By 2013, Ericsson anticipates that there will be some 6.5 billion mobile phone subscriptions in the world, compared to today's 3.7 billion. About 90 percent of growth is expected to come from developing markets where more than half of the population lives outside city limits. To build mobile networks in rural areas with no or unreliable power grid means that the power challenge must be solved.
As mobile telephony reaches billions of new subscribers, areas in the world that have never had access to communication services will soon be part of the connected society. Having reliable access to cost-effective energy supplies has long been a stumbling block for telecom operators seeking to offer services outside major population centers. Building out electricity grids has not only been prohibitive from a cost perspective, but often impossible due to geographic and environmental constraints.
Ericsson, whose technology has already provided billions of people with mobile telephony, is meeting this challenge with a combination of energy-efficient products and emphasis on network energy optimization. This supports telecom operators to develop and deliver affordable and sustainable communications services to the emerging markets in a way that makes business profitable for the operators.
Wind power is one example of an alternative energy resource for powering mobile networks located beyond the electricity grid. In 2007, Ericsson implemented biofuel as an alternative energy resource, and in 2000 Ericsson was the first telecom player to deploy a solar solution to power a Moroccan operator's mobile network.
"Being at the forefront of innovation is crucial for Ericsson to stay in its leading market position," says Ulf Ewaldsson, Vice President and Head of Product Area Radio at Ericsson. "I am, of course, proud to be part of a company that is behind technologies like Bluetooth, setting the standard for mobile technology GSM that half of the world's population are using to make phone calls, as well as leading the development of the fourth generation of mobile communication. But one must also have in mind how to run mobile networks so that all of us can have access to communication services, no matter whether you live in a big developed city or in a remote village in a country with poor infrastructure."

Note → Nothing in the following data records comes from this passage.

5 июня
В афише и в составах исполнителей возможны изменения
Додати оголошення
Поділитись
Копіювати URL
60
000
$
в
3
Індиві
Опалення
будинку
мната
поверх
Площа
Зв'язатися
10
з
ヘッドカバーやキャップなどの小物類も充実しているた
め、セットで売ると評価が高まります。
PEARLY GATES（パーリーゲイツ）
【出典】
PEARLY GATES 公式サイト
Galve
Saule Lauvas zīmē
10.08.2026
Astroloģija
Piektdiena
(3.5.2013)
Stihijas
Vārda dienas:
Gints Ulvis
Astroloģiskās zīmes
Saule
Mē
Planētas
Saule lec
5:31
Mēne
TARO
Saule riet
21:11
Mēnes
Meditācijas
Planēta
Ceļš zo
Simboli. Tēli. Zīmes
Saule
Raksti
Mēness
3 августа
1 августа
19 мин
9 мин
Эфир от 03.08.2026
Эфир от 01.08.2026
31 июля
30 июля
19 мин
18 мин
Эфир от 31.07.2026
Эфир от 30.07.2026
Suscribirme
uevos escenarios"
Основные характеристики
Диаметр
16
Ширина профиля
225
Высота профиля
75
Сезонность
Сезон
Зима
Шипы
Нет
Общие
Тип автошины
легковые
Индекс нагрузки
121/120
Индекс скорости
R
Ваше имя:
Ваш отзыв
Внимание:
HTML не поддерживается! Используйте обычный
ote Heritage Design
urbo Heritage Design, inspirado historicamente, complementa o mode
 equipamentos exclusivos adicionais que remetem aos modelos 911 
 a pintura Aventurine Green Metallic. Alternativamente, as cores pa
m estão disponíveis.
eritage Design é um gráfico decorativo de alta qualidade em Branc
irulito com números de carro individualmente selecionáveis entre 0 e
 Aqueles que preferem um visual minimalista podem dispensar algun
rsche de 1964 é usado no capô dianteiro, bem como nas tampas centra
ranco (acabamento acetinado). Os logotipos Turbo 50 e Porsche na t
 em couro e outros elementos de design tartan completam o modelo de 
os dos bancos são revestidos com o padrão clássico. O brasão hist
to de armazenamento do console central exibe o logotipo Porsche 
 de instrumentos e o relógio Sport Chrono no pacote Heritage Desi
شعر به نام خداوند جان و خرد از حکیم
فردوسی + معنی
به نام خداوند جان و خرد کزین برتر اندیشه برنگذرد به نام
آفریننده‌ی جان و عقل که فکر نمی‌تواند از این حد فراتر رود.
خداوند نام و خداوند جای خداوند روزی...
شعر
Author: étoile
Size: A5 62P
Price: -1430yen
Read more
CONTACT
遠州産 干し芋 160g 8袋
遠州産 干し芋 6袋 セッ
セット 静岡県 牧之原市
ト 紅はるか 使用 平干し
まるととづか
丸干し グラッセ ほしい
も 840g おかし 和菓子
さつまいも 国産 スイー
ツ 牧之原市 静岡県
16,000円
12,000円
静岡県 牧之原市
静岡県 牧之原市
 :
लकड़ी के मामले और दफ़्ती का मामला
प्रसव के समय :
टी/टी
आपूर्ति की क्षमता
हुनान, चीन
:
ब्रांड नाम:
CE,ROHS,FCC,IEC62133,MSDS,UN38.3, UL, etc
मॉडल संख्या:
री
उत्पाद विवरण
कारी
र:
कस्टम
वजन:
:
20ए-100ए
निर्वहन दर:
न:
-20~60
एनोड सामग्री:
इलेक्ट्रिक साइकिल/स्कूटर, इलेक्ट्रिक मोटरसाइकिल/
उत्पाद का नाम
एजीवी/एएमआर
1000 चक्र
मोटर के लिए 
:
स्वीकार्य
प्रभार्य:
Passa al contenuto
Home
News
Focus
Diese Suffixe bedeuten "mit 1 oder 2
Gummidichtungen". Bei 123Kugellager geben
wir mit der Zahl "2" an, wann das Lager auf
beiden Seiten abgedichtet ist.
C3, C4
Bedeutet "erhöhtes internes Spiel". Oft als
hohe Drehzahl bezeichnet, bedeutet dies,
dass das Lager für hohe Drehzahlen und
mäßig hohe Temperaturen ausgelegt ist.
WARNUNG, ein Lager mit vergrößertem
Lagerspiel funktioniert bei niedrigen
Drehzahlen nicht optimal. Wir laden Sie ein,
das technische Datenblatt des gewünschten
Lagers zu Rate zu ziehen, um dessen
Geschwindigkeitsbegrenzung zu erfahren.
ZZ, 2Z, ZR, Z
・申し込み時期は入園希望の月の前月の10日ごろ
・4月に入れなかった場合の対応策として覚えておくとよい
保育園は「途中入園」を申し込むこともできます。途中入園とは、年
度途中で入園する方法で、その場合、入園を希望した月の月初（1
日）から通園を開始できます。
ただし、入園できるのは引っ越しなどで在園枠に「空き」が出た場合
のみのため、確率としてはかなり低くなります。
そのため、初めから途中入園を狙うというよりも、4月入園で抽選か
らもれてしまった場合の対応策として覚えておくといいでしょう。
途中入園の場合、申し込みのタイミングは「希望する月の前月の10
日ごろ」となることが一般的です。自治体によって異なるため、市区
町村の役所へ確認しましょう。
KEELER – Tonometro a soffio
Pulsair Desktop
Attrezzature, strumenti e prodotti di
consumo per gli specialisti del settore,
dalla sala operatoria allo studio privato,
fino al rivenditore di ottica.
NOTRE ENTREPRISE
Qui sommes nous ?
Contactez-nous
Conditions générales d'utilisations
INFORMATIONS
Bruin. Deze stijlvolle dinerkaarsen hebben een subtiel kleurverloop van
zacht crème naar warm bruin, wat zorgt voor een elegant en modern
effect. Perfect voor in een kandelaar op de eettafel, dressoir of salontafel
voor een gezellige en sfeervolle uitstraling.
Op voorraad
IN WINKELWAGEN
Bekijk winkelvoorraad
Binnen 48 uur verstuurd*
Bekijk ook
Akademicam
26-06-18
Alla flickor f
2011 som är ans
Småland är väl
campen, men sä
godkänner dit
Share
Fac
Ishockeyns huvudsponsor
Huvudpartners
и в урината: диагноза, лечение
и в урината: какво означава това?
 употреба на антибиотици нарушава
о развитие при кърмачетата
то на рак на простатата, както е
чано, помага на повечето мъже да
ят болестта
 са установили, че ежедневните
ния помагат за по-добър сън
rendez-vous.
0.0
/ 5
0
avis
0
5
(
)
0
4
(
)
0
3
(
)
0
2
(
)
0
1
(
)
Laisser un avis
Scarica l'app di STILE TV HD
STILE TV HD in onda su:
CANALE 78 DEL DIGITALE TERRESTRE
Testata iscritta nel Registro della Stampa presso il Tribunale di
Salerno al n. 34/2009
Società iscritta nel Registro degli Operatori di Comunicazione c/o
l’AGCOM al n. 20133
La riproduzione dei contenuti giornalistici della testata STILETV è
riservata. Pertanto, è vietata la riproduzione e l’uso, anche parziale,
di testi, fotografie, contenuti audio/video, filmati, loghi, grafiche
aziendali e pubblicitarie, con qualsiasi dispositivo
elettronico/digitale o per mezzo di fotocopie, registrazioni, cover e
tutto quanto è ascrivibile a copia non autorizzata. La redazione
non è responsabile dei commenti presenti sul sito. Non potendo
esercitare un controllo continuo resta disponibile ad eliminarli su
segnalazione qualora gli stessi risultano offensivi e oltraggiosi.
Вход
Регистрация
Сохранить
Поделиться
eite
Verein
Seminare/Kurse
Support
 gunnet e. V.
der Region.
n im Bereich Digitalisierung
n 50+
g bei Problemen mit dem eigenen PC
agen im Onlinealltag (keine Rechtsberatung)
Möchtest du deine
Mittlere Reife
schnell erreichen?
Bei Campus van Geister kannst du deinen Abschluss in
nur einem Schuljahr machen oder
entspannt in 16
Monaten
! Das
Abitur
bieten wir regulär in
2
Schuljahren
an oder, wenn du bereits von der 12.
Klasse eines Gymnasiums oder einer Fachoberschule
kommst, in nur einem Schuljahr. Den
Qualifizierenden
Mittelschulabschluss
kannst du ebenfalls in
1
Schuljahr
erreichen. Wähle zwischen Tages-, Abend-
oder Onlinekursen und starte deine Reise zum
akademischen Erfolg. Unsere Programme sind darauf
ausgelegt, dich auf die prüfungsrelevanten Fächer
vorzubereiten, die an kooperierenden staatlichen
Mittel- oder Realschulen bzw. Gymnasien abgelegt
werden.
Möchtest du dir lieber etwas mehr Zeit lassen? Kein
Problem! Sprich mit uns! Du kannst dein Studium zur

As energy-related expenditures, including cost for diesel, can be as high as 50 percent of total network operating costs in some markets, the next step after getting infrastructure in place is to ensure cost-efficient day-to-day operations.
"One example of what we have done to be able to offer mobile telephony to the billions of people living outside city limits, is the introduction of a unique hybrid solution where we use submarine batteries that can be recharged over and over again to power a mobile network," Ewaldsson says. "This solution saves approximately 10 000 liters of diesel per radio site per year, which is 40 to 50 percent of the diesel needed. This adds up to large quantities of fuel that can be saved in a mobile network with hundreds or thousands of diesel powered radio sites."
Developing green solutions to build and power mobile networks holds the key to reaching billions of people that have never had access to communication services. And the benefits of green solutions are twofold - not only does this mean telecom operators can build and operate mobile networks cost efficiently, the environment is also a winner as less fossil fuel is needed to run the mobile networks.